Jul 27, 2009


The vesting provisions of a plan determine the amount of benefit that a participant is entitled to receive upon terminating employment prior to retirement.

In a defined-contribution plan, the termination benefit is the vested portion of the participant's account balance. In defined-contribution plans, particularly profit-sharing plans, the account balance usually is distributed to the participant in full at termination of employment. It is technically possible to defer the distribution to the participant's normal retirement date, but this is rarely done in defined-contribution plans because it causes additional expense to the plan with little or no corresponding benefit to the employer or the plan. However, the plan may give the participant the option to leave the funds on deposit in the plan for withdrawal at a later date, to allow the participant to take advantage of the tax-deferred investment medium afforded by the plan, with a possible loss of favorable income tax treatment on the later plan distribution.

For a defined-benefit plan, the benefit on termination of employment is more complicated. The benefit will be the vested accrued benefit as of the date of termination, determined under the vesting and the accrual rules already described. Use the same example as in the discussion of the fractional accrued-benefit rule, again supposing that an employee terminates employment at age 55 after 20 years of service and the plan's normal retirement age is 65. If the participant is fully vested and the accrued benefit is $8,000 as discussed in the earlier example, an annuity of $8,000 per year will be payable beginning at age 65.

To make sure that terminated participants actually receive deferred vested benefits at retirement, which may be many years after termination, the employer must report all deferred vested benefits of terminated participants to the Social Security Administration, which then can inform retirees of their rights to benefits from plans of former employers. This reporting is done on the Form 5500 series.

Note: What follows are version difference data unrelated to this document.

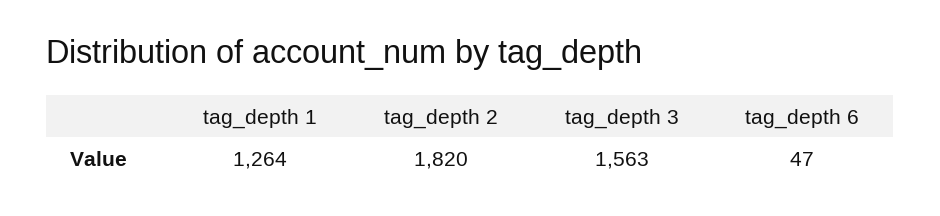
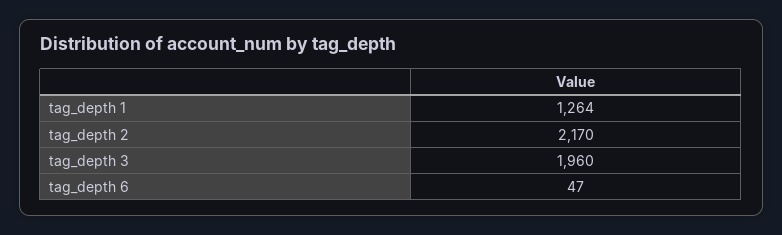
  {
    "tag_depth 1": 1264,
-   "tag_depth 2": 1820,
+   "tag_depth 2": 2170,
-   "tag_depth 3": 1563,
+   "tag_depth 3": 1960,
    "tag_depth 6": 47
  }

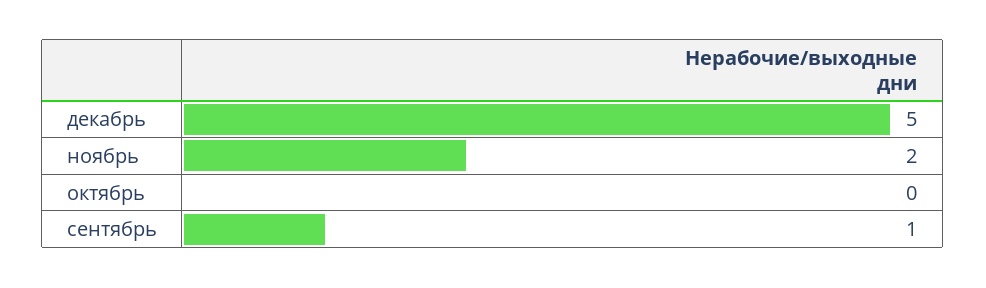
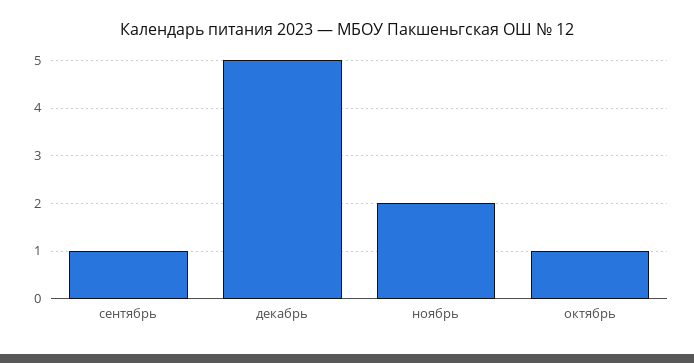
  {
    "декабрь": 5,
    "ноябрь": 2,
-   "октябрь": 0,
+   "октябрь": 1,
    "сентябрь": 1
  }

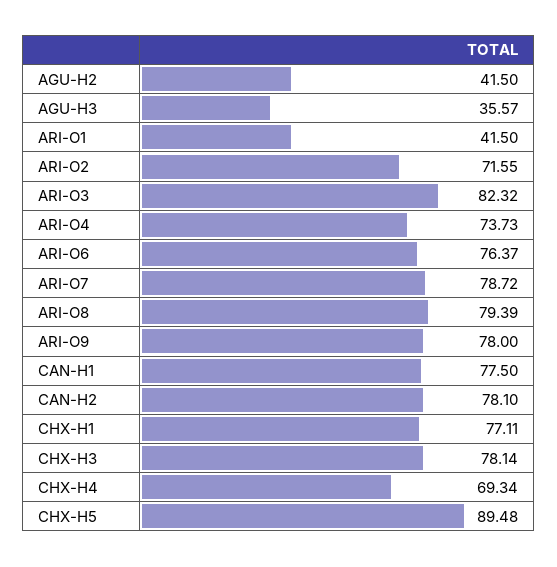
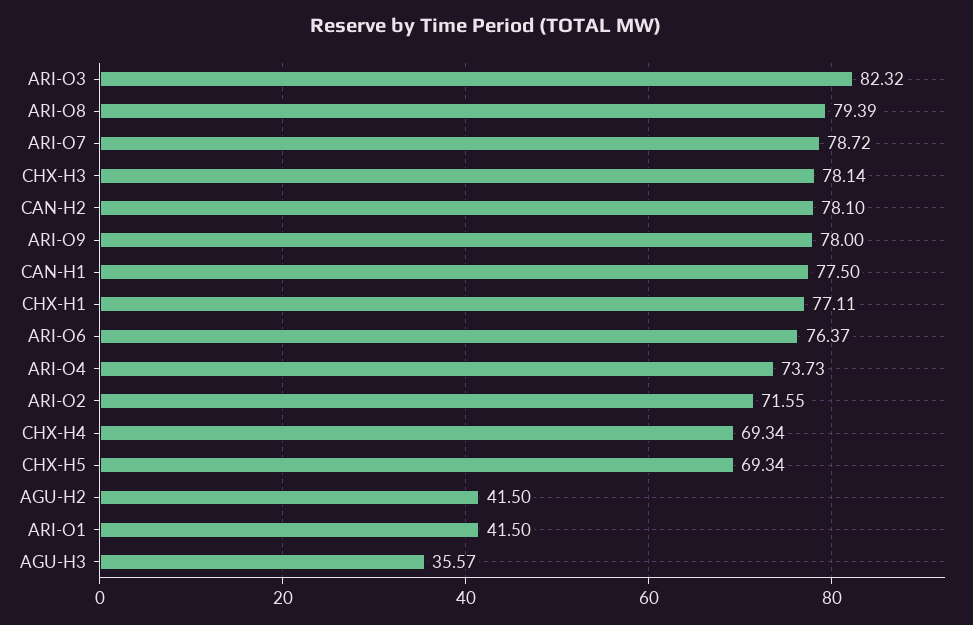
  {
    "AGU-H2": 41.5,
    "AGU-H3": 35.57,
    "ARI-O1": 41.5,
    "ARI-O2": 71.55,
    "ARI-O3": 82.32,
    "ARI-O4": 73.73,
    "ARI-O6": 76.37,
    "ARI-O7": 78.72,
    "ARI-O8": 79.39,
    "ARI-O9": 78,
    "CAN-H1": 77.5,
    "CAN-H2": 78.1,
    "CHX-H1": 77.11,
    "CHX-H3": 78.14,
    "CHX-H4": 69.34,
-   "CHX-H5": 89.48
+   "CHX-H5": 69.34
  }

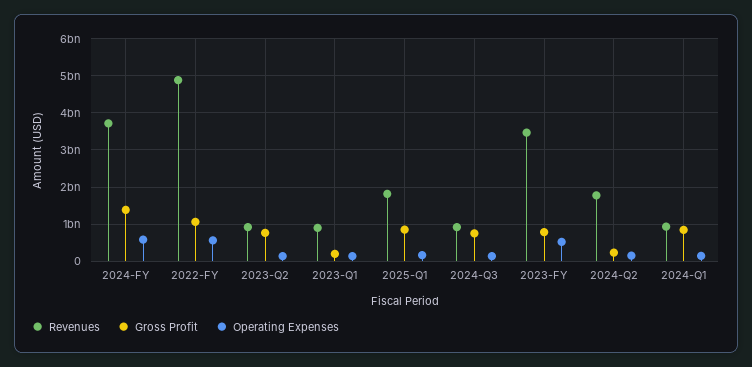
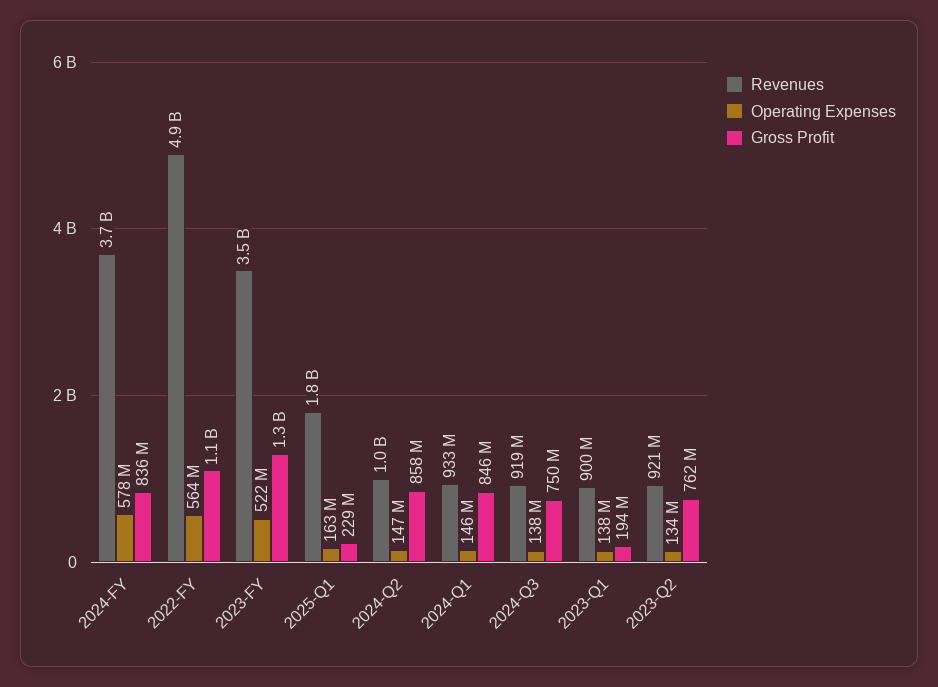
  {
    "Revenues": {
      "2024-FY": 3700000000,
      "2022-FY": 4900000000,
      "2023-Q2": 921000000,
      "2023-Q1": 900000000,
      "2025-Q1": 1800000000,
      "2024-Q3": 919000000,
      "2023-FY": 3500000000,
-     "2024-Q2": 1800000000,
+     "2024-Q2": 1000000000,
      "2024-Q1": 933000000
    },
    "Gross Profit": {
-     "2024-FY": 1400000000,
+     "2024-FY": 836000000,
      "2022-FY": 1100000000,
      "2023-Q2": 762000000,
      "2023-Q1": 194000000,
-     "2025-Q1": 800000000,
+     "2025-Q1": 229000000,
      "2024-Q3": 750000000,
-     "2023-FY": 800000000,
+     "2023-FY": 1300000000,
-     "2024-Q2": 200000000,
+     "2024-Q2": 858000000,
      "2024-Q1": 846000000
    },
    "Operating Expenses": {
      "2024-FY": 578000000,
      "2022-FY": 564000000,
      "2023-Q2": 134000000,
      "2023-Q1": 138000000,
      "2025-Q1": 163000000,
      "2024-Q3": 138000000,
      "2023-FY": 522000000,
      "2024-Q2": 147000000,
      "2024-Q1": 146000000
    }
  }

In some cases, the deferred vested benefit may be such a small amount that keeping track of it until the participant's retirement is merely a nuisance for both employer and employee. The employer can cash-out a distribution—that is, pay cash to the employee in lieu of the deferred vested benefit—without the employee's consent, so long as the entire benefit is distributed and the employer portion of the benefit so distributed does not exceed $5,000. The involuntary cashout must be within one year of termination of participation in the plan; the plan must have a provision permitting the employee to repay the cashout to the plan if the employee was not fully vested at the time of termination, in case the employee should resume participation in the plan. A cashout of a benefit that exceeds the $5,000 limit can be made, but only with the consent of the employee.